Hardware design source data
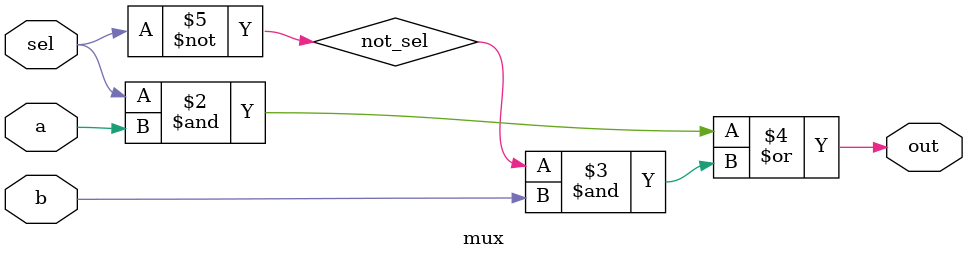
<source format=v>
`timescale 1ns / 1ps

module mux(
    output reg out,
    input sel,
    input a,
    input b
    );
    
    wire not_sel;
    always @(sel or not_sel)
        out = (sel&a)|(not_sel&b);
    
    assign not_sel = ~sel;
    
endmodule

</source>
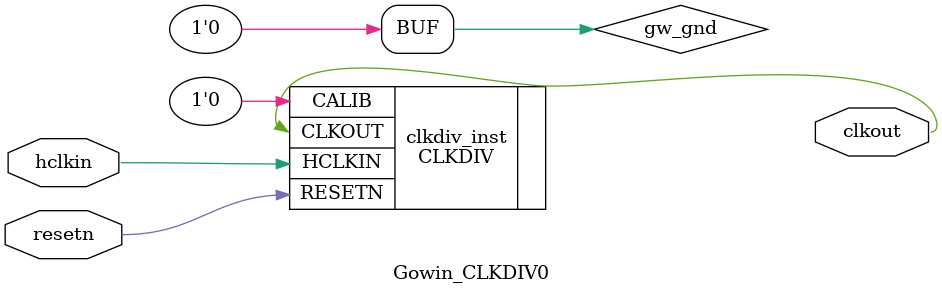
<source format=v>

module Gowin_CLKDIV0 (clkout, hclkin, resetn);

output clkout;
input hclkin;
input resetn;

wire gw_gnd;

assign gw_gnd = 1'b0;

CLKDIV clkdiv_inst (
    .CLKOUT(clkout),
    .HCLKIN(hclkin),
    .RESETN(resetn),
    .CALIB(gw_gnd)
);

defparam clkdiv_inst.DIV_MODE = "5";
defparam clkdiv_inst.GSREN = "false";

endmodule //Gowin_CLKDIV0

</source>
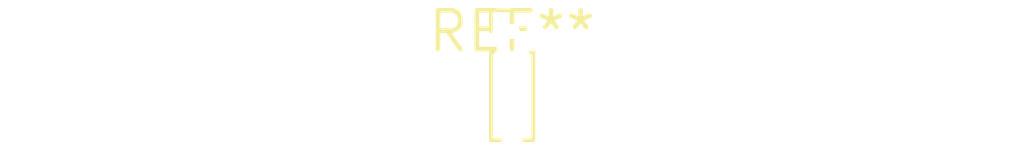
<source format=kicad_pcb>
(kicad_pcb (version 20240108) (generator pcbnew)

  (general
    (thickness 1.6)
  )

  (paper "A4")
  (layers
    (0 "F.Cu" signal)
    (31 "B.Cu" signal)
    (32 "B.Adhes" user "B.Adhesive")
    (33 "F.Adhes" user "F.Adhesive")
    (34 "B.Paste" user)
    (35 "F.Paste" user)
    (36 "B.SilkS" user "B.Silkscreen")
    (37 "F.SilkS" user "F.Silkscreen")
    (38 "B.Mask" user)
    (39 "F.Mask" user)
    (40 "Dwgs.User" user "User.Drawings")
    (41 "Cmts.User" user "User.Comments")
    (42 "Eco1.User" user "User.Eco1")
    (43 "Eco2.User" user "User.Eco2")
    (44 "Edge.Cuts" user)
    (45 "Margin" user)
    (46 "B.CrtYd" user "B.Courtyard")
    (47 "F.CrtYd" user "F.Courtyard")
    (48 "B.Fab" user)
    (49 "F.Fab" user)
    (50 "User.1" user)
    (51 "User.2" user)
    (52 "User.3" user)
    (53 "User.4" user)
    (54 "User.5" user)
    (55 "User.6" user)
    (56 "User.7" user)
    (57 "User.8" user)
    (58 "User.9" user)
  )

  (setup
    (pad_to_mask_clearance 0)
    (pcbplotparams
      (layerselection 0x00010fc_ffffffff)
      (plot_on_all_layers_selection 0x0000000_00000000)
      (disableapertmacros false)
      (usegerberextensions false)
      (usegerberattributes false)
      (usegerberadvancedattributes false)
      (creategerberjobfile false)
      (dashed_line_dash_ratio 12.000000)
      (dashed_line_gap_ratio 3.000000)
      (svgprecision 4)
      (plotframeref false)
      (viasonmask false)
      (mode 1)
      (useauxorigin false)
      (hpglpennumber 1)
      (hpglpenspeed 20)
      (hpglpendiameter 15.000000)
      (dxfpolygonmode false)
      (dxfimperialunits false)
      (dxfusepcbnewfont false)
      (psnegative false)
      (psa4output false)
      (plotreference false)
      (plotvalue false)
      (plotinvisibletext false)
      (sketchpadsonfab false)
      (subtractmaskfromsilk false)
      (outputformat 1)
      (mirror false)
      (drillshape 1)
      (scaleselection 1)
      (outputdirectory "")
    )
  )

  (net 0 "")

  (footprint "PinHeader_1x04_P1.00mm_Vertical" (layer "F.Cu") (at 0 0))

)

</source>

- _WORK TO COMPLETE_
Each line of the records above that holds the word "Adhes" should be counted, and only the final number stated.

- _PROBLEM SOLUTION_
2